Way back when, I read a poem by Korean poet Ryu Shi-hwa. My friend and language partner at the time, Kwang-im, suggested him when I was suddenly struck with the desire to read Korean poetry. Now, I’m not inherently a lover of poetry but through my many years as a student of English literature (which came to an end right before college), I’ve managed to amass a few favorites. Sylvia Plath, Edgar Allan Poe, T.S. Eliot, to name a few. And, having scoped out as many poems as I can find by him, I can now add 류시화 to that list. His poetry is simple, yet deep and ponderous at the same time. A fellow poet describes Ryu’s poetry as such:
“류시화 시인은 일상 언어들을 사용해 신비한 세계를 빚어낸다. 바로 이 점이 그의 시의 중요한 미덕이다.” – 이문재 (시인)
Poet Ryu Shi-hwa evokes the mysteries of this world using everyday language. This is the most significant virtue of his poetry. – Lee Moon-jae (poet)
When I went to Korea back in September 2014, I was thrilled to finally add one of his anthologies to my Korean literature collection.
The title of this particular anthology translates to The Love of the One-eyed Fish. The titular poem is actually one of my favorites. This is the first half of it:
외눈박이 물고기처럼 살고 싶다
두눈박이 물고기처럼 세상을 살기 위해
평생을 두 마리가 함께 붙어 다녔다는
외눈박이 물고기 비목처럼
<외눈박이 물고기의 사랑>에서
The poet wants to live and love like a one-eyed fish. Why? Because in order to live like a normal two-eyed fish, two one-eyed fishes have to stick by each others’ side and swim about together. It’s a poem about longing for companionship in life.
In this particular anthology, and in most of his other works too, Ryu’s poems are rooted in nature. Trees, birds, rain, fish, etc., sometimes anthropomorphized, nearly always complimented with a very human emotion or desire. Nature and humanity are often inextricable.
여우와 여우 사이
별과 별 사이
마음과 마음 사이
그 사이가 없는 곳으로 가고 싶다
물과 물고기에게는 사이가 없다
바다와 파도에는 사이가 없다
새와 날개에는 사이가 없다
나는 너에게로 가고 싶다
사이가 없는 그곳으로
In this excerpt, the poet laments there being a “distance” between everything in the world – between vixens, between stars, between hearts. But he soon realizes there are some things that are truly inseparable – there is no distance between fish and the water they swim in, between the ocean and its waves, between a bird and its wings. Likewise, the poet wants to exist in a place where there will be no distance between himself and his lover.

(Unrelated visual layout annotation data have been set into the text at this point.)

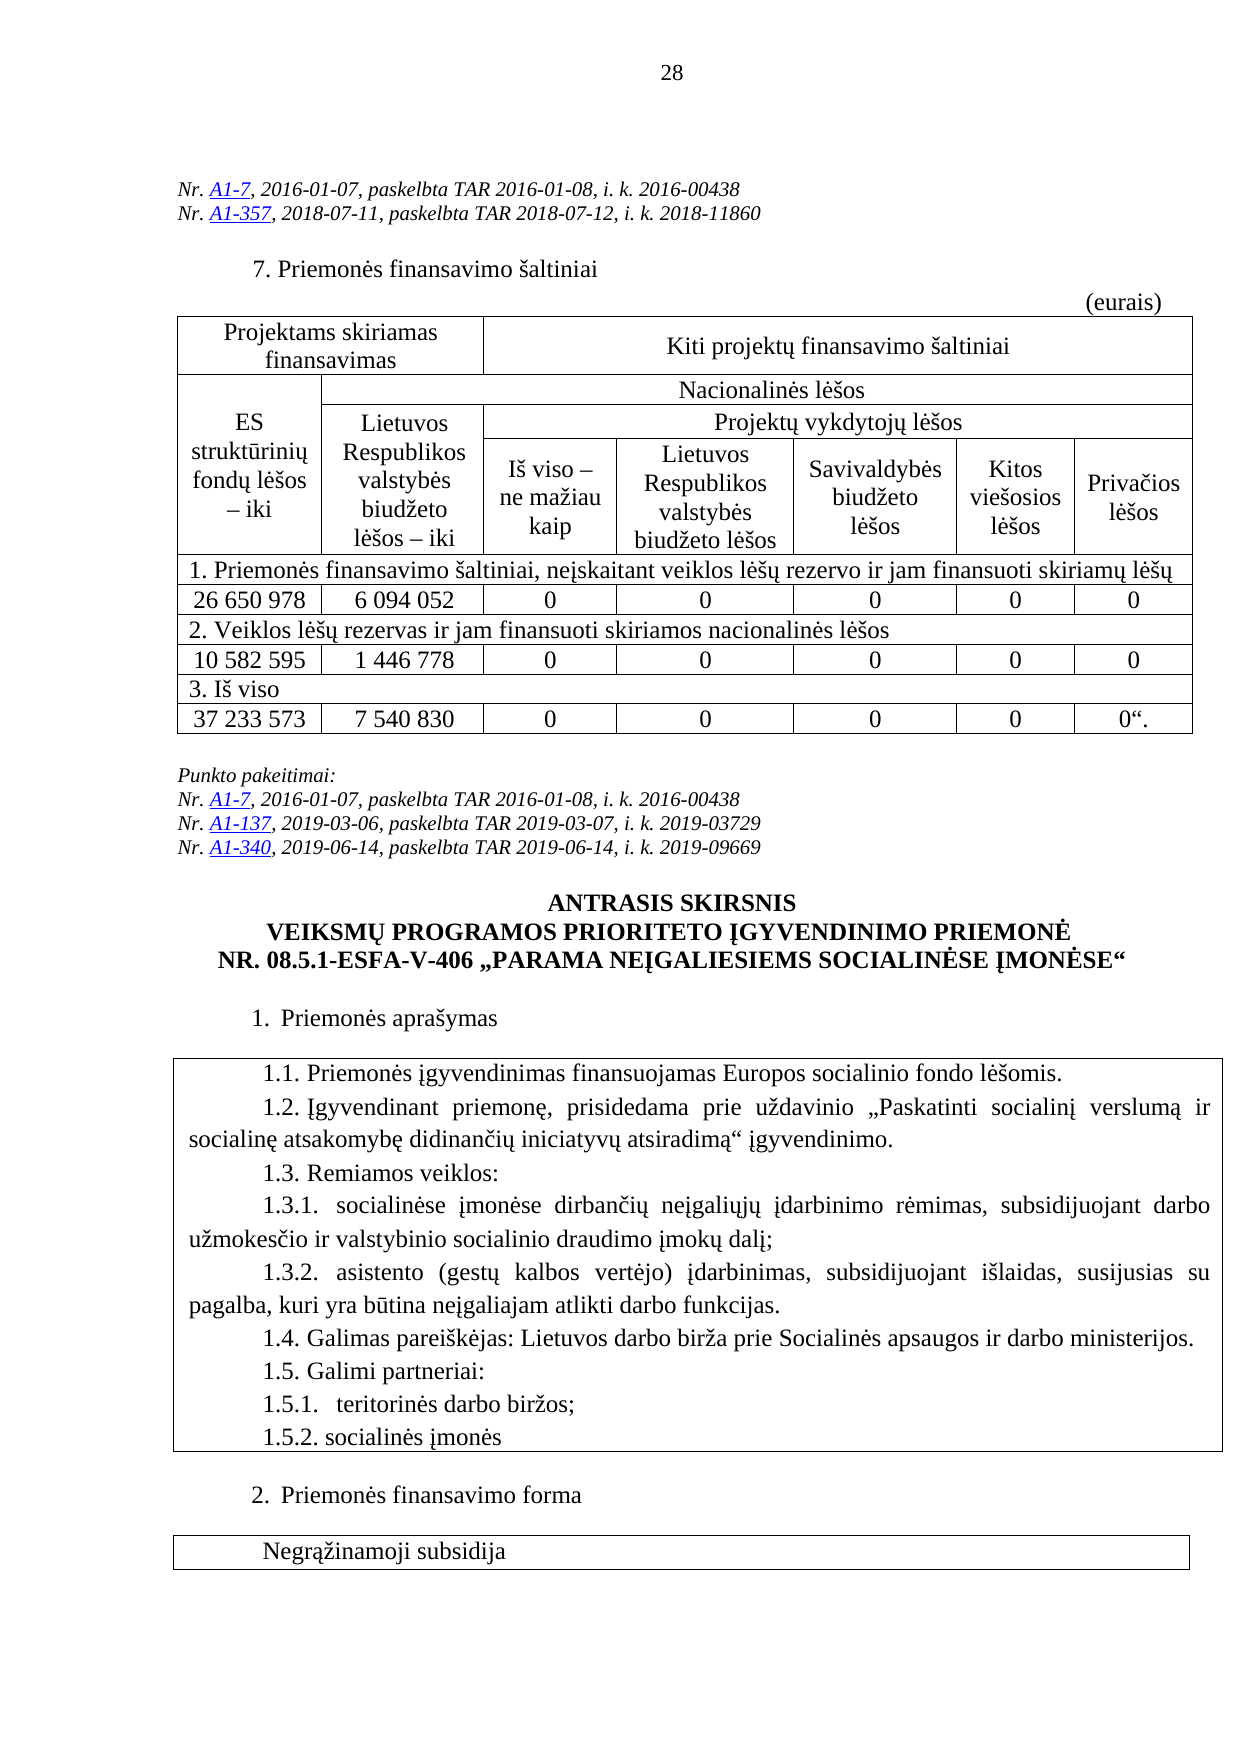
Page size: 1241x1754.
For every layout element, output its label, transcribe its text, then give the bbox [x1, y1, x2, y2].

table_header 1.1. Priemonės įgyvendinimas finansuojamas Europos socialinio fondo lėšomis. 1.2. Įgyvendinant priemonę, prisidedama prie uždavinio „Paskatinti socialinį verslumą ir socialinę atsakomybę didinančių iniciatyvų atsiradimą“ įgyvendinimo. 1.3. Remiamos veiklos: 1.3.1. socialinėse įmonėse dirbančių neįgaliųjų įdarbinimo rėmimas, subsidijuojant darbo užmokesčio ir valstybinio socialinio draudimo įmokų dalį; 1.3.2. asistento (gestų kalbos vertėjo) įdarbinimas, subsidijuojant išlaidas, susijusias su pagalba, kuri yra būtina neįgaliajam atlikti darbo funkcijas. 1.4. Galimas pareiškėjas: Lietuvos darbo birža prie Socialinės apsaugos ir darbo ministerijos. 1.5. Galimi partneriai: 1.5.1. teritorinės darbo biržos; 1.5.2. socialinės įmonės [174, 1059, 1222, 1451]
table_cell ES struktūrinių fondų lėšos – iki [178, 375, 321, 554]
table_cell 10 582 595 [178, 645, 321, 673]
table_cell 0 [617, 645, 793, 673]
text Nr. A1-7, 2016-01-07, paskelbta TAR 2016-01-08, i. k. 2016-00438 [177, 787, 1167, 811]
table_cell 3. Iš viso [178, 675, 1192, 703]
table_cell 0 [794, 645, 956, 673]
text Nr. A1-137, 2019-03-06, paskelbta TAR 2019-03-07, i. k. 2019-03729 [177, 811, 1167, 835]
table_cell 37 233 573 [178, 704, 321, 733]
text Nr. A1-340, 2019-06-14, paskelbta TAR 2019-06-14, i. k. 2019-09669 [177, 835, 1167, 859]
text (eurais) [177, 287, 1167, 316]
table_cell 0 [1075, 645, 1192, 673]
text ANTRASIS SKIRSNIS [177, 888, 1167, 917]
table_cell 0 [957, 645, 1074, 673]
text Nr. A1-357, 2018-07-11, paskelbta TAR 2018-07-12, i. k. 2018-11860 [177, 201, 1167, 225]
table_cell 0 [484, 645, 616, 673]
table_cell 0 [484, 704, 616, 733]
text NR. 08.5.1-ESFA-V-406 „PARAMA NEĮGALIESIEMS SOCIALINĖSE ĮMONĖSE“ [177, 945, 1167, 974]
table_cell 0 [1075, 585, 1192, 614]
table_cell 0 [484, 585, 616, 614]
table_cell 0 [617, 704, 793, 733]
text VEIKSMŲ PROGRAMOS PRIORITETO ĮGYVENDINIMO PRIEMONĖ [177, 917, 1167, 945]
table_cell 7 540 830 [322, 704, 483, 733]
table_cell Iš viso – ne mažiau kaip [484, 439, 616, 554]
text Punkto pakeitimai: [177, 763, 1167, 787]
table_cell 0 [957, 585, 1074, 614]
table_cell 26 650 978 [178, 585, 321, 614]
text 1. Priemonės aprašymas [251, 1003, 1167, 1032]
table_cell 6 094 052 [322, 585, 483, 614]
table_cell 0 [794, 704, 956, 733]
table_cell 2. Veiklos lėšų rezervas ir jam finansuoti skiriamos nacionalinės lėšos [178, 615, 1192, 644]
table_cell 0“. [1075, 704, 1192, 733]
table_cell 0 [617, 585, 793, 614]
table_header Projektams skiriamas finansavimas [178, 317, 483, 374]
table_cell Privačios lėšos [1075, 439, 1192, 554]
table_cell Kitos viešosios lėšos [957, 439, 1074, 554]
table_cell 1. Priemonės finansavimo šaltiniai, neįskaitant veiklos lėšų rezervo ir jam finansuoti skiriamų lėšų [178, 555, 1192, 584]
table_cell Nacionalinės lėšos [322, 375, 1192, 404]
table_header Kiti projektų finansavimo šaltiniai [484, 317, 1192, 374]
table_cell 1 446 778 [322, 645, 483, 673]
table_cell Savivaldybės biudžeto lėšos [794, 439, 956, 554]
table_cell Lietuvos Respublikos valstybės biudžeto lėšos [617, 439, 793, 554]
table_cell 0 [957, 704, 1074, 733]
text Nr. A1-7, 2016-01-07, paskelbta TAR 2016-01-08, i. k. 2016-00438 [177, 177, 1167, 201]
table_cell Lietuvos Respublikos valstybės biudžeto lėšos – iki [322, 405, 483, 554]
text 2. Priemonės finansavimo forma [251, 1480, 1167, 1509]
text 7. Priemonės finansavimo šaltiniai [177, 254, 1167, 283]
table_cell Projektų vykdytojų lėšos [484, 405, 1192, 438]
table_cell 0 [794, 585, 956, 614]
table_header Negrąžinamoji subsidija [174, 1536, 1189, 1569]
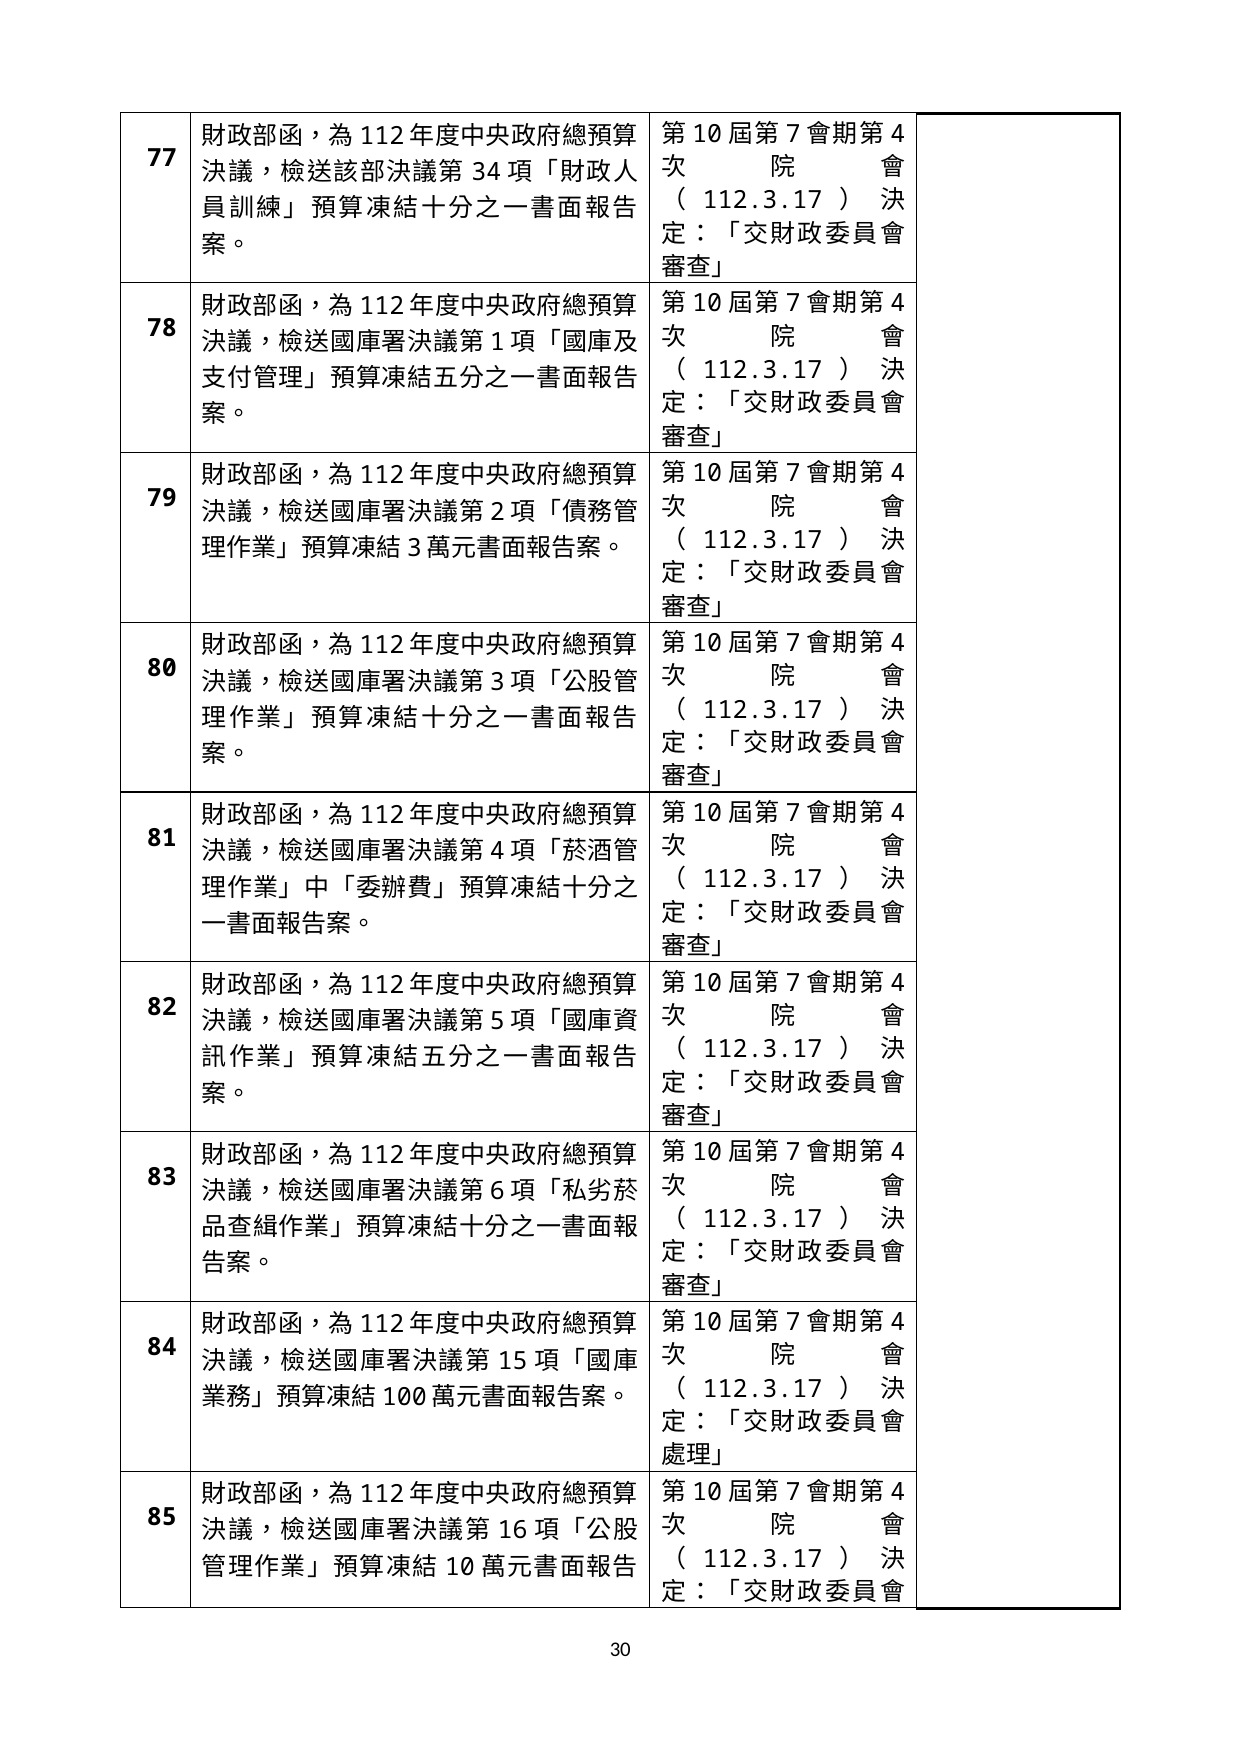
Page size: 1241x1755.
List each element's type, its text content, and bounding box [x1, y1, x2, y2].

table_cell 第10屆第7會期第4次院會（112.3.17）決定：「交財政委員會處理」 [650, 1302, 916, 1471]
table_cell [121, 453, 190, 622]
table_cell [121, 793, 190, 961]
table_cell 第10屆第7會期第4次院會（112.3.17）決定：「交財政委員會審查」 [650, 113, 916, 282]
table_cell 第10屆第7會期第4次院會（112.3.17）決定：「交財政委員會審查」 [650, 623, 916, 791]
table_cell 財政部函，為112年度中央政府總預算決議，檢送國庫署決議第1項「國庫及支付管理」預算凍結五分之一書面報告案。 [191, 283, 649, 452]
table_cell 第10屆第7會期第4次院會（112.3.17）決定：「交財政委員會審查」 [650, 453, 916, 622]
table_cell 第10屆第7會期第4次院會（112.3.17）決定：「交財政委員會審查」 [650, 962, 916, 1131]
table_cell 第10屆第7會期第4次院會（112.3.17）決定：「交財政委員會審查」 [650, 793, 916, 961]
table_cell [121, 113, 190, 282]
table_cell 財政部函，為112年度中央政府總預算決議，檢送國庫署決議第4項「菸酒管理作業」中「委辦費」預算凍結十分之一書面報告案。 [191, 793, 649, 961]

What I love about Ryu’s poetry is how deeply I can feel in response to it. Many of his poems are tinged with a wistfulness, a slight melancholy that makes you introspect on your own life, your own mistakes and regrets. Every one of his poems has touched a visceral sadness within me. But at the same time, they are not depressing. Rather, they let you embrace and accept the emotion and move past it in some way. Perhaps that’s just me.
소금별에 사는 사람들은
눈물을 흘릴 수 없네
소금별이 녹아 버리기 때문
눈물을 감추려고 자꾸만
소금별이 더 많이 반짝이는 건
Reading this one makes me think of Le Petit Prince. You know that saying that says the saddest people smile the brightest? That’s what I thought of when I read this poem. This poem is for the people whose eyes shine bright with tears held back, because shedding them would mean shattering the illusion of contentment they’ve worked so hard to build. Ah yes.